Data excerpts:

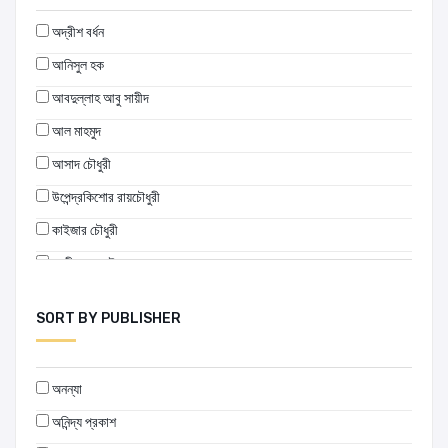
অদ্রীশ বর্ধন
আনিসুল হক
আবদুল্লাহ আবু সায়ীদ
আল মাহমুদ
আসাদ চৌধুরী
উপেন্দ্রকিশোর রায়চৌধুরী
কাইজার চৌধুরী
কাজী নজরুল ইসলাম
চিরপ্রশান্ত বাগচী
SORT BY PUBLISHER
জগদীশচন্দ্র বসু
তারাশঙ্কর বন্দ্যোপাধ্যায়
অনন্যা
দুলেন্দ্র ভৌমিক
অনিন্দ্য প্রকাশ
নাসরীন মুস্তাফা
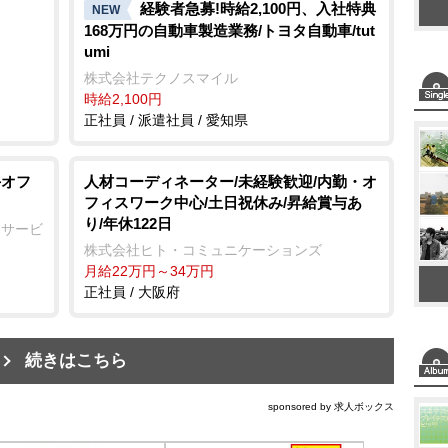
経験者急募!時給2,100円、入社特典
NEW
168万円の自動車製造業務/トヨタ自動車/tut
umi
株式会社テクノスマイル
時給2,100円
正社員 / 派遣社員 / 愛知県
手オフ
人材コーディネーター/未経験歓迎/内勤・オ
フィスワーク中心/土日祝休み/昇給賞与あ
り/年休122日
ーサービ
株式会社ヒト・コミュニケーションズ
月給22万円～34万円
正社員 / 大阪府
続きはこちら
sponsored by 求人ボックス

- **DESCRIPTION OF THE TASK**
Transcribe the records above exactly, leaving every picture out of the copy.

- **OUTPUT OF THE EXERCISE**
অদ্রীশ বর্ধন
আনিসুল হক
আবদুল্লাহ আবু সায়ীদ
আল মাহমুদ
আসাদ চৌধুরী
উপেন্দ্রকিশোর রায়চৌধুরী
কাইজার চৌধুরী
কাজী নজরুল ইসলাম
চিরপ্রশান্ত বাগচী
SORT BY PUBLISHER
জগদীশচন্দ্র বসু
তারাশঙ্কর বন্দ্যোপাধ্যায়
অনন্যা
দুলেন্দ্র ভৌমিক
অনিন্দ্য প্রকাশ
নাসরীন মুস্তাফা
経験者急募!時給2,100円、入社特典
NEW
168万円の自動車製造業務/トヨタ自動車/tut
umi
株式会社テクノスマイル
時給2,100円
正社員 / 派遣社員 / 愛知県
手オフ
人材コーディネーター/未経験歓迎/内勤・オ
フィスワーク中心/土日祝休み/昇給賞与あ
り/年休122日
ーサービ
株式会社ヒト・コミュニケーションズ
月給22万円～34万円
正社員 / 大阪府
続きはこちら
sponsored by 求人ボックス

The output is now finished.